*** DATA RECORDS ***

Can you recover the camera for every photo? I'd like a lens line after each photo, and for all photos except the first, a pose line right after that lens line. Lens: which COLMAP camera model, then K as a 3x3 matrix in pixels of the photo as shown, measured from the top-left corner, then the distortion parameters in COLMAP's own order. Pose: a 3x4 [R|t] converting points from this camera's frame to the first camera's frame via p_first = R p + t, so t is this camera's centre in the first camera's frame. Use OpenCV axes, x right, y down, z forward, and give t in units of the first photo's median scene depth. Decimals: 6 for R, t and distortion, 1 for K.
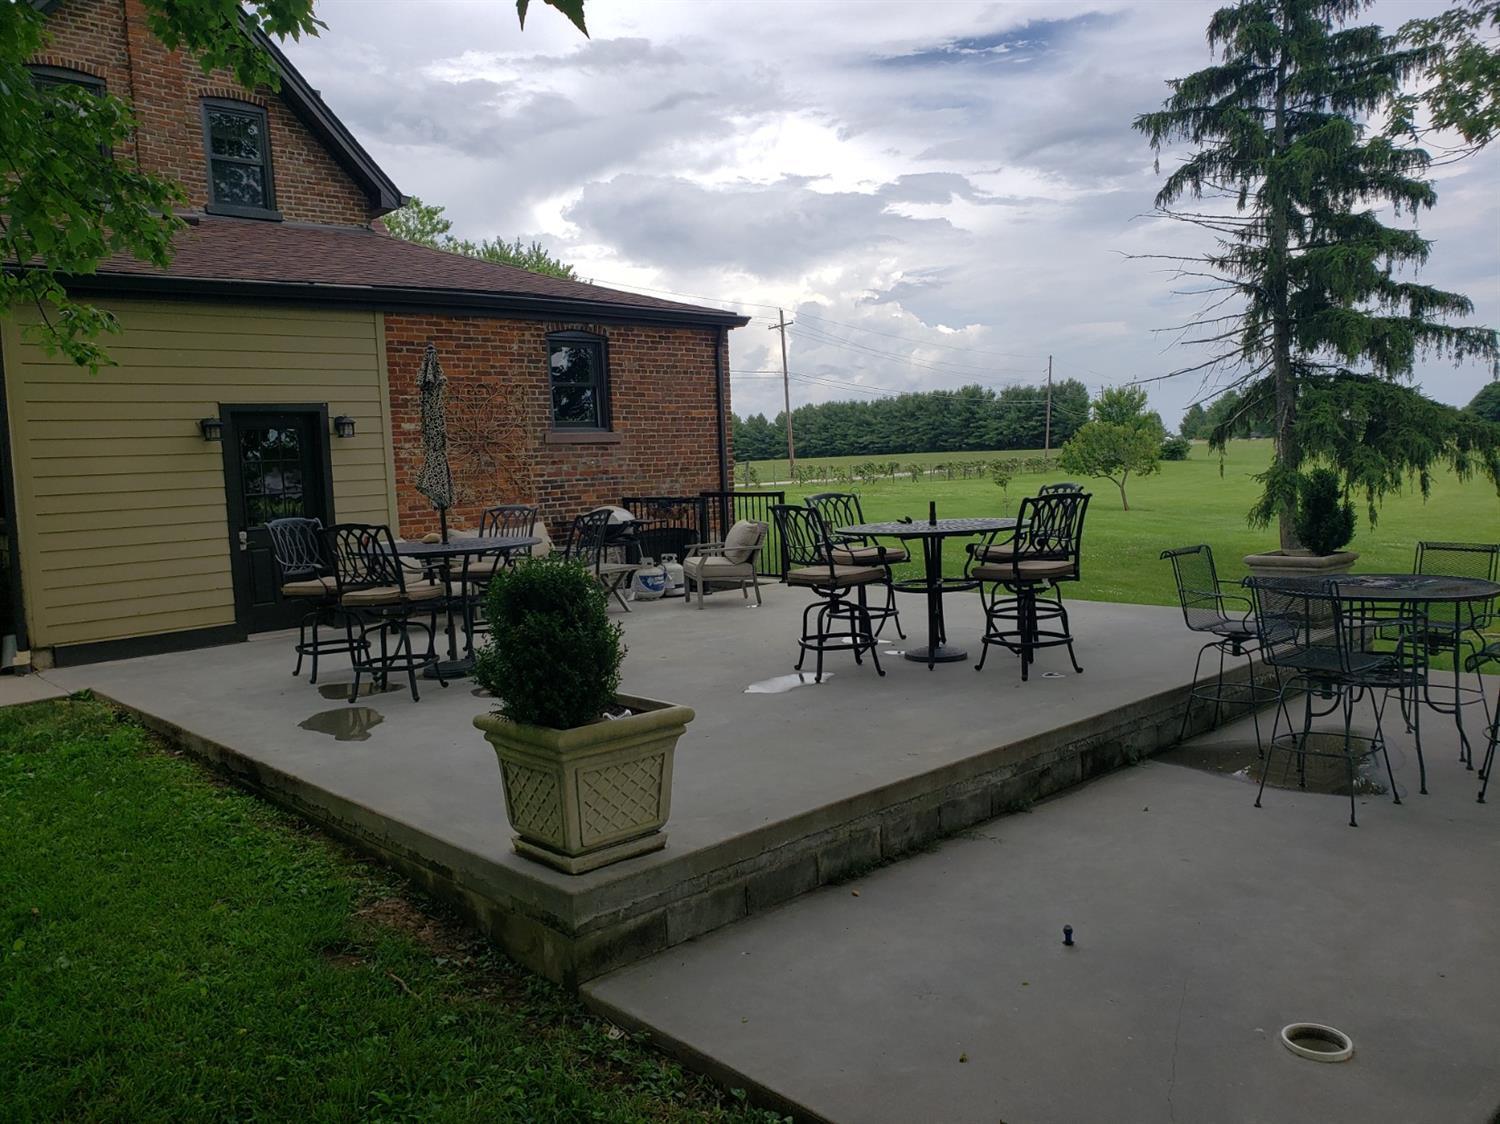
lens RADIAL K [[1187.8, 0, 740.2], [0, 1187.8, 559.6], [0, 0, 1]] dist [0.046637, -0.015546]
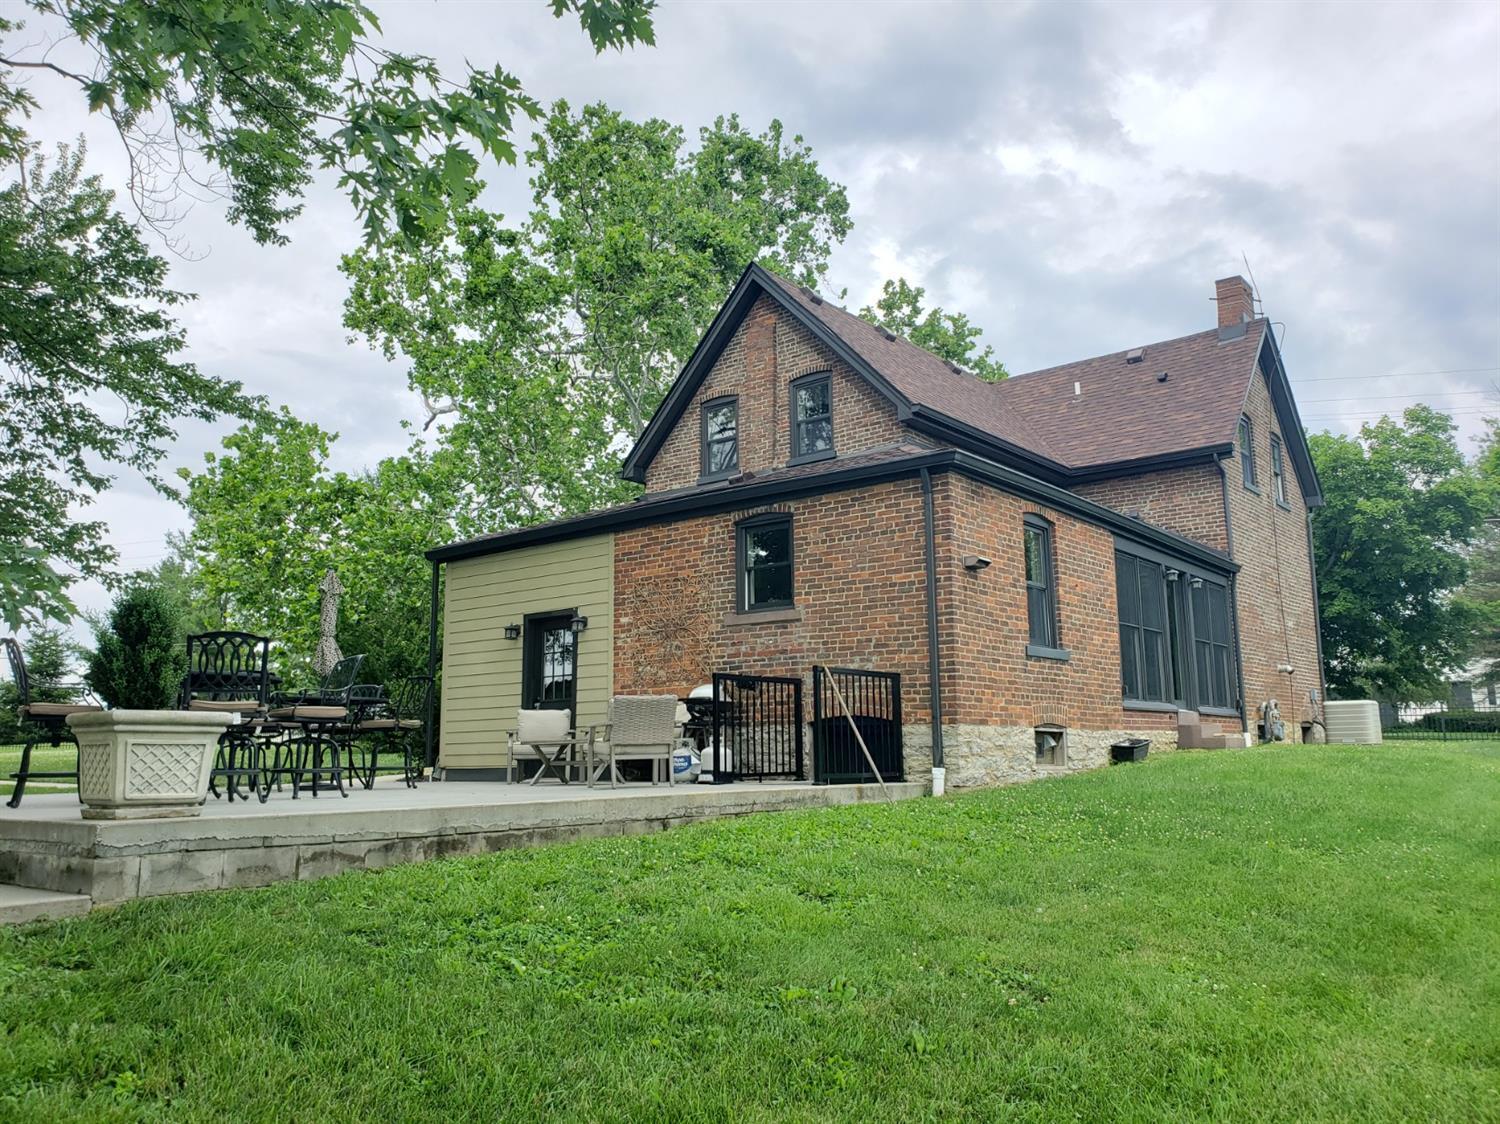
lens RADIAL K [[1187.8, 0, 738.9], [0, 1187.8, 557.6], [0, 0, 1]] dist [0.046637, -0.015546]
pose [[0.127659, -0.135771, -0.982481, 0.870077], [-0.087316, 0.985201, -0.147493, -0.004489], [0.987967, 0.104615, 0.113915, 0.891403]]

***
*** DATA RECORDS ***

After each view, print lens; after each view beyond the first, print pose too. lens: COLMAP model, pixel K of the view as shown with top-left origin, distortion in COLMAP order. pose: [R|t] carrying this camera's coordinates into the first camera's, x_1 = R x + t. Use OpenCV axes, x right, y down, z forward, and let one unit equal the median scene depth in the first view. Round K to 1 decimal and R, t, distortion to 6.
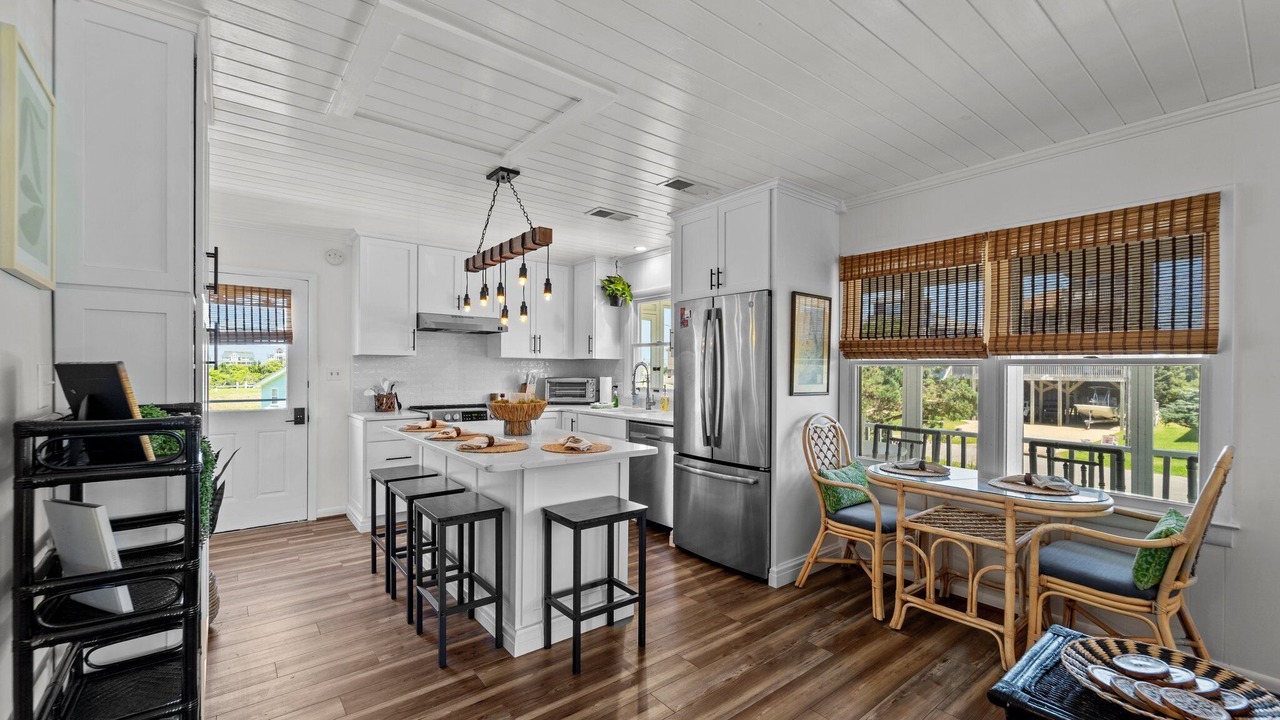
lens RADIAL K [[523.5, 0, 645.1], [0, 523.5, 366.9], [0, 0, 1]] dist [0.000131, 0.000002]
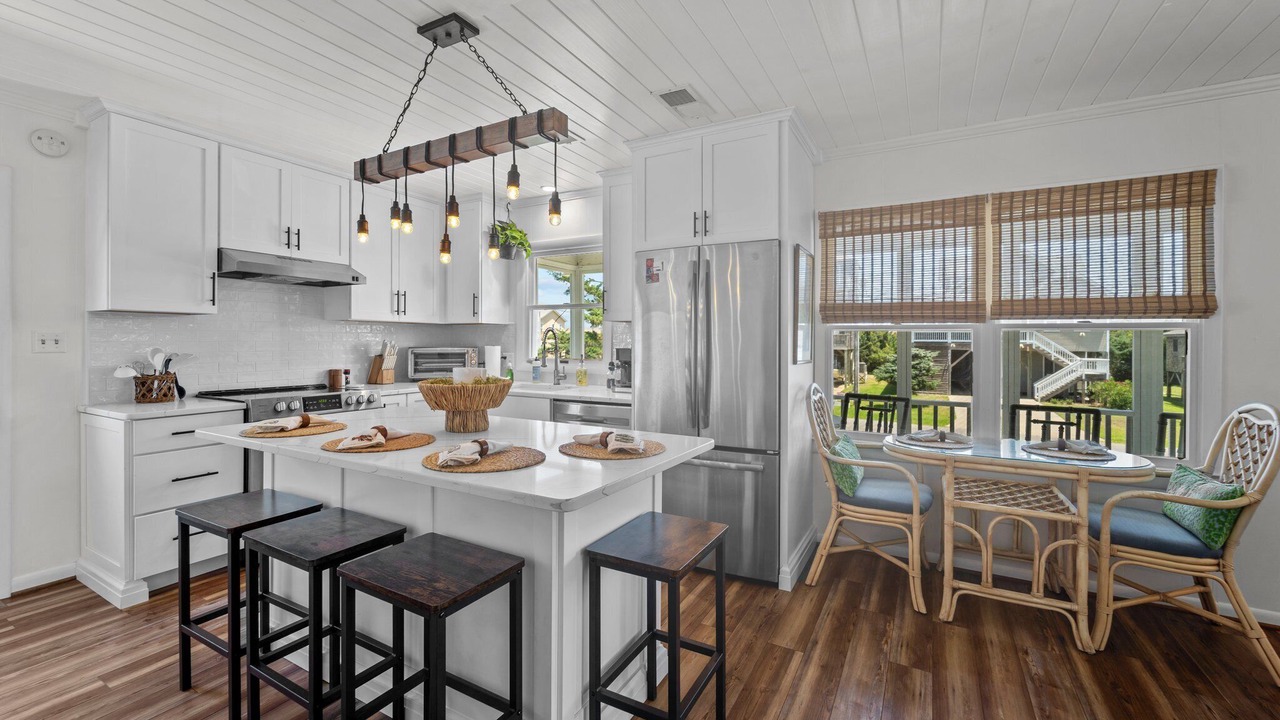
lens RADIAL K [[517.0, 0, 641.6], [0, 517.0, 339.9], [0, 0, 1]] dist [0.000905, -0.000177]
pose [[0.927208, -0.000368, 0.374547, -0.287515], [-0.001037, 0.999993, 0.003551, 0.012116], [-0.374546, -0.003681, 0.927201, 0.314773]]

***

→ **HOW TO COMPLETE THIS TASK**: In the listing, change "recover" to "estimate" in the lines between the line containing "Can you recover" and the line containing "559.6], [0, 0, 1]] dist [0.046637, -0.015546]", inclusive, and reproduce only those lines with everything else unchanged. Omit the picture lines from your answer.

→ **TASK OUTPUT**:
Can you estimate the camera for every photo? I'd like a lens line after each photo, and for all photos except the first, a pose line right after that lens line. Lens: which COLMAP camera model, then K as a 3x3 matrix in pixels of the photo as shown, measured from the top-left corner, then the distortion parameters in COLMAP's own order. Pose: a 3x4 [R|t] converting points from this camera's frame to the first camera's frame via p_first = R p + t, so t is this camera's centre in the first camera's frame. Use OpenCV axes, x right, y down, z forward, and give t in units of the first photo's median scene depth. Decimals: 6 for R, t and distortion, 1 for K.
lens RADIAL K [[1187.8, 0, 740.2], [0, 1187.8, 559.6], [0, 0, 1]] dist [0.046637, -0.015546]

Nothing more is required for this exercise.